• Text section
--------

GTO — Gate turn-off thyristor. For information about the I-V characteristic of the device, see GTO.
Ideal semiconductor switch — For information about the I-V characteristic of the device, see Ideal Semiconductor Switch.
IGBT — Insulated-gate bipolar transistor. For information about the I-V characteristic of the device, see IGBT (Ideal, Switching).
MOSFET — N-channel metal-oxide-semiconductor field-effect transistor. For information about the I-V characteristic of the device, see MOSFET (Ideal, Switching).
Thyristor — For information about the I-V characteristic of the device, see Thyristor (Piecewise Linear).
Averaged Switch.

Model

There are three model variants for the block. To access the model variants, in the model window, right-click the block. From the context menu, select Simscape > Block choices.

The model variants are:

PS control port — Asynchronous converter with a physical signal port. This block choice is the default.
Electrical control ports — Asynchronous converter with one positive and one negative electrical conserving port. To control switching device gates using Simscape™ Electrical™ blocks, select this option.
Synchronous converter — Synchronous converter with an electrical conserving port.

--------

• Supplied records
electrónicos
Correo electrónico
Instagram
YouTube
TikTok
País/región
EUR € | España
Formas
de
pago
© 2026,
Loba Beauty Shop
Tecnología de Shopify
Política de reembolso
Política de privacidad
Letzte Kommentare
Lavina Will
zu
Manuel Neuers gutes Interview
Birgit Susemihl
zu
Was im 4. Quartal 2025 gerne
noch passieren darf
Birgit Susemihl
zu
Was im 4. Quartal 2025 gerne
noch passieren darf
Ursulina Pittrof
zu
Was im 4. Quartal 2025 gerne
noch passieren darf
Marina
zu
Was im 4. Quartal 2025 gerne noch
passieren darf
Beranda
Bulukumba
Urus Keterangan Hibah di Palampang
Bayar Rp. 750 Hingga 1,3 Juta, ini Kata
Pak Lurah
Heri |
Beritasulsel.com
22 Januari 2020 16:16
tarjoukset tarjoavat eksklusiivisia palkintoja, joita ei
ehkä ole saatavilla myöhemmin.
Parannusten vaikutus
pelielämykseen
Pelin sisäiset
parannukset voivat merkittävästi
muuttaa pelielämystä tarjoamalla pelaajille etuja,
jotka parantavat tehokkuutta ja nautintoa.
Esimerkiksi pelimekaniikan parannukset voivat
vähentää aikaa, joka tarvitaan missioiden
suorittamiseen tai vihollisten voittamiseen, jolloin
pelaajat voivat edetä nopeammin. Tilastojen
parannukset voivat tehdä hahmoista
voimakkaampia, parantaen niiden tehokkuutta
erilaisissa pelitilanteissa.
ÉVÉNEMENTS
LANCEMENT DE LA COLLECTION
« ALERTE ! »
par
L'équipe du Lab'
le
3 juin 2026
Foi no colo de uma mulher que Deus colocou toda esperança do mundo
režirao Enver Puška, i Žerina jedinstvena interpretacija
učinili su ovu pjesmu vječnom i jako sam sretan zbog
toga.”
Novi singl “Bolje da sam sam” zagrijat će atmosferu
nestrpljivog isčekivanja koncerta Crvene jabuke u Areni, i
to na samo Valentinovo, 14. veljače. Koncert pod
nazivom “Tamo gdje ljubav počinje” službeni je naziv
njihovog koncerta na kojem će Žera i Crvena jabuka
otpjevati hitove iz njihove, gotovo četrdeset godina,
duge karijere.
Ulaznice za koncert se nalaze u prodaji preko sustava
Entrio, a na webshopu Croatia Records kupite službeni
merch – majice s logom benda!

--------

• Exercise directions
Pick up the converter block documentation after its last sentence and continue writing it.

• Result of this exercise
The asynchronous boost converter models contain an inductor, a switching device, a diode, and an output capacitor.

The synchronous boost converter model contains an inductor, two switching devices, and an output capacitor.

In each case, the capacitor smoothes the output voltage.

Protection

For the synchronous converter model, you can include an integral protection diodes. Integral diodes protect the semiconductor device by providing a conduction path for reverse current. An inductive load can produce a high reverse-voltage spike when the semiconductor device suddenly switches off the voltage supply to the load.

To include and configure the internal protection diodes, use the Diode parameters. This table shows how to set the Model dynamics parameter based on your goals.

Goals		Value to Select	Integral Protection Diode
Do not include protection.		`None`	None
Include protection.	Prioritize simulation speed.	`Diode with no dynamics`	The Diode block
Include protection.	Prioritize model fidelity by precisely specifying reverse-mode charge dynamics.	`Diode with charge dynamics`	The dynamic model of the Diode block

You can also include a snubber circuit for each switching device. Snubber circuits contain a series-connected resistor and capacitor. They protect switching devices against high voltages that inductive loads produce when the device turns off the voltage supply to the load. Snubber circuits also prevent excessive rates of current change when a switching device turns on.

To include and configure a snubber circuit for each switching device, use the Snubbers parameters.

Gate Control

To connect gate-control voltage signals to the gate ports of the switching devices, for the:

PS control port model:
1. Convert a Simulink^® gate-control voltage signal to a physical signal using a Simulink-PS Converter block.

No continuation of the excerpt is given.